According to the service, the USS Coronado achieved many operational milestones for the LCS program, including coordinating counterpiracy operations with the Philippine Navy in the Sulu Sea and inaugural port visits to Cam Ranh, Vietnam and Lamut, Malaysia.

The USS Coronado was the first LCS to be fitted with an advanced anti-ship missile system, the so-called Advanced Harpoon Weapon Control System (AHWCS) capable of firing RGM-84D Harpoon Block 1C missiles.

In August, the USS Coronado successfully conducted a live-fire exercise of the GM-84D Harpoon Block 1C missile system near the coast of Guam on August 22, alongside the Republic of Singapore Navy. During RIMPAC 2016, the LCS also test-fired  a Harpoon missile, with mixed results (See: “RIMPAC 2016: US Navy Test-Fires Anti-Ship Missile From Littoral Combat Ship”).

“The ship also contributed to regional maritime security through routine presence operations in the South China Sea, Philippine Sea, Andaman Sea, and the Straits of Malacca and Singapore,” the Navy states.

The USS Coronado arrived at Changi Naval Base in Singapore in October 2016. “En route to Singapore, the Coronado suffered an engineering casualty in the Western Pacific in August 2016,” I explained in August.

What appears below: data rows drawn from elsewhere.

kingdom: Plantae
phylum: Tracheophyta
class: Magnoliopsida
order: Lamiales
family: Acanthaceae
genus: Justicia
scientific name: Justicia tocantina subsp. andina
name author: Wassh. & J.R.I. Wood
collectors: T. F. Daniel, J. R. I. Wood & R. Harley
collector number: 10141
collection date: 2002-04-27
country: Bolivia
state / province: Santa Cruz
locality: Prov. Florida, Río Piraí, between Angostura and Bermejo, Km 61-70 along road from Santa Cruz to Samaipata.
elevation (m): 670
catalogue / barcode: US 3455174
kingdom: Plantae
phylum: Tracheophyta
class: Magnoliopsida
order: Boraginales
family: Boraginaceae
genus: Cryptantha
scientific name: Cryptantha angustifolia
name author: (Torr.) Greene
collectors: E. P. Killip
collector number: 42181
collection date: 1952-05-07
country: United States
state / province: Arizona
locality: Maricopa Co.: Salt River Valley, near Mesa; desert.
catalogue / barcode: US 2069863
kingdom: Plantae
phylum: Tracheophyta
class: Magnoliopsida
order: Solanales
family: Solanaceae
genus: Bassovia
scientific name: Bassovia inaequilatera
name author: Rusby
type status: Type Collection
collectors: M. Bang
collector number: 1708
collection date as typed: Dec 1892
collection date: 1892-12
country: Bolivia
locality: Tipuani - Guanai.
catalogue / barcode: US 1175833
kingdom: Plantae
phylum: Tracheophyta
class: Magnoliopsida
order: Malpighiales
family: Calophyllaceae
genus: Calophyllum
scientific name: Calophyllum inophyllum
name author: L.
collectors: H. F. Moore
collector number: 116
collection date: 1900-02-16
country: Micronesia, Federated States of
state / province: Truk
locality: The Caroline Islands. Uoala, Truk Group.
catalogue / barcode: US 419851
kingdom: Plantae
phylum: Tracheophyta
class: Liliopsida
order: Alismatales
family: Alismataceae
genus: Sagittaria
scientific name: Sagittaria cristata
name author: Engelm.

As my colleague Steve Stashwick reported earlier this year, once in Singapore the trouble for the Coronado’s crew was far from over:

Major changes to the LCS crew concept and training pipeline to address some of the earlier high-profile problems meant that the follow-on crew was severely delayed, and crew that took the ship from the United States to Singapore ended up having to spend nine months on board instead of four or five.

In June, the U.S. Navy announced plans to simultaneously deploy two LCS to Singapore in 2018.